● What you have to do:
The expected answer is every line from the material below that has the word "commit".

──────── Information

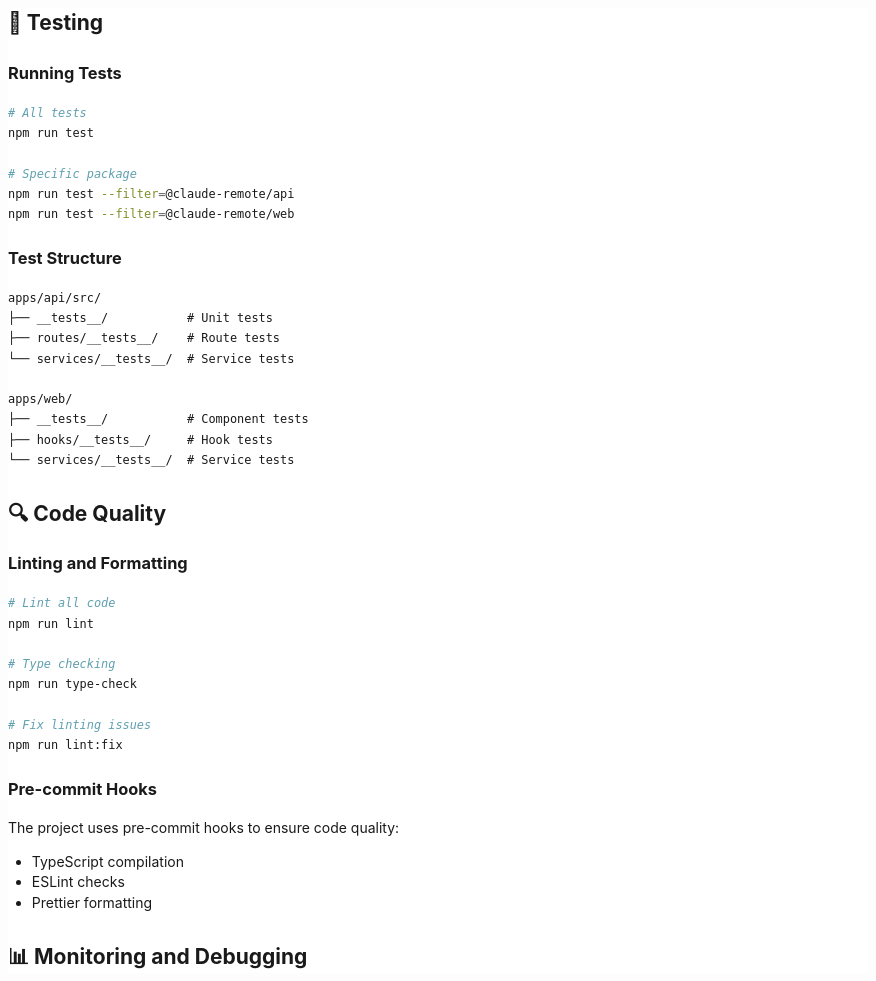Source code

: ## 🧪 Testing

### Running Tests

```bash
# All tests
npm run test

# Specific package
npm run test --filter=@claude-remote/api
npm run test --filter=@claude-remote/web
```

### Test Structure

```
apps/api/src/
├── __tests__/           # Unit tests
├── routes/__tests__/    # Route tests
└── services/__tests__/  # Service tests

apps/web/
├── __tests__/           # Component tests
├── hooks/__tests__/     # Hook tests
└── services/__tests__/  # Service tests
```

## 🔍 Code Quality

### Linting and Formatting

```bash
# Lint all code
npm run lint

# Type checking
npm run type-check

# Fix linting issues
npm run lint:fix
```

### Pre-commit Hooks

The project uses pre-commit hooks to ensure code quality:
- TypeScript compilation
- ESLint checks
- Prettier formatting

## 📊 Monitoring and Debugging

────────────────

● Written solution:
### Pre-commit Hooks
The project uses pre-commit hooks to ensure code quality:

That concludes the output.